[DATA RECORDS — start]

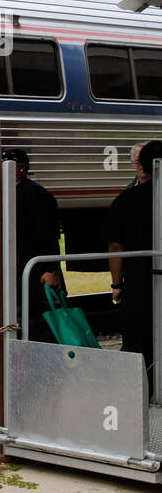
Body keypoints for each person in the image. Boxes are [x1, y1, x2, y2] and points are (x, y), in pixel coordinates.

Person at [102, 139, 162, 397]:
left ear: (142, 166)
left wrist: (117, 285)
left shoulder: (126, 199)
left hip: (138, 281)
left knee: (138, 336)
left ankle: (141, 392)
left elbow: (115, 246)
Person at [1, 149, 62, 342]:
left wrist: (50, 268)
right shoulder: (5, 192)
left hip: (33, 268)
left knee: (36, 319)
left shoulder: (37, 195)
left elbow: (49, 234)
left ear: (21, 169)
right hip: (16, 266)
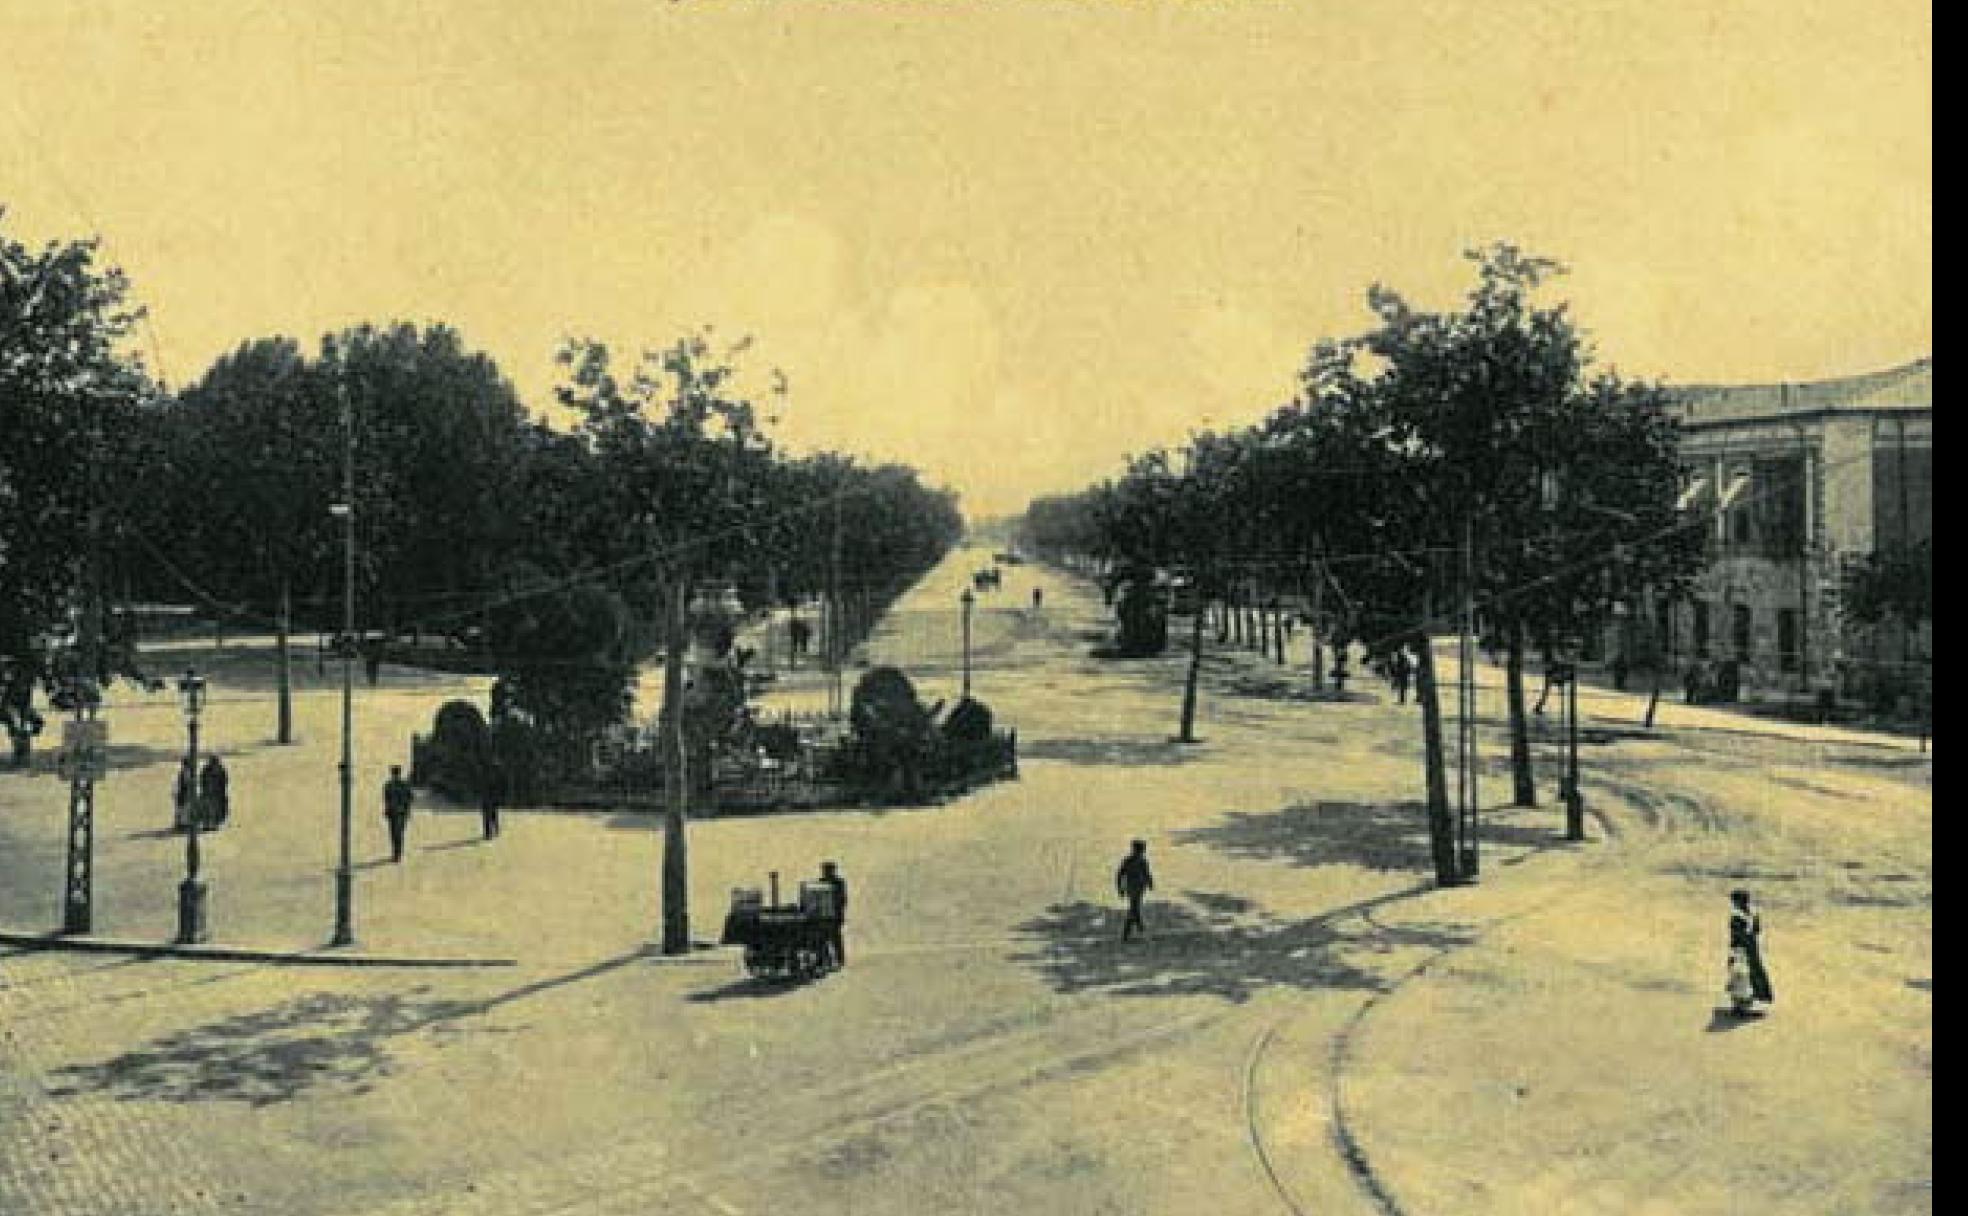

[DATA RECORDS — finish]

**INSTRUCTIONS FOR THE TASK**. Please output every line of the listing as it stands, and omit its images.

**TASK ANSWER**.
Body keypoints for each person in the image. Boxes are [x1, y1, x2, y2] and points are (x, y), in pixel coordinates.

Person at [102, 139, 162, 397]:
left ear: (142, 166)
left wrist: (117, 285)
left shoulder: (126, 199)
left hip: (138, 281)
left knee: (138, 336)
left ankle: (141, 392)
left elbow: (115, 246)
Person at [1, 149, 62, 342]:
left wrist: (50, 268)
right shoulder: (5, 192)
left hip: (33, 268)
left knee: (36, 319)
left shoulder: (37, 195)
left elbow: (49, 234)
left ear: (21, 169)
right hip: (16, 266)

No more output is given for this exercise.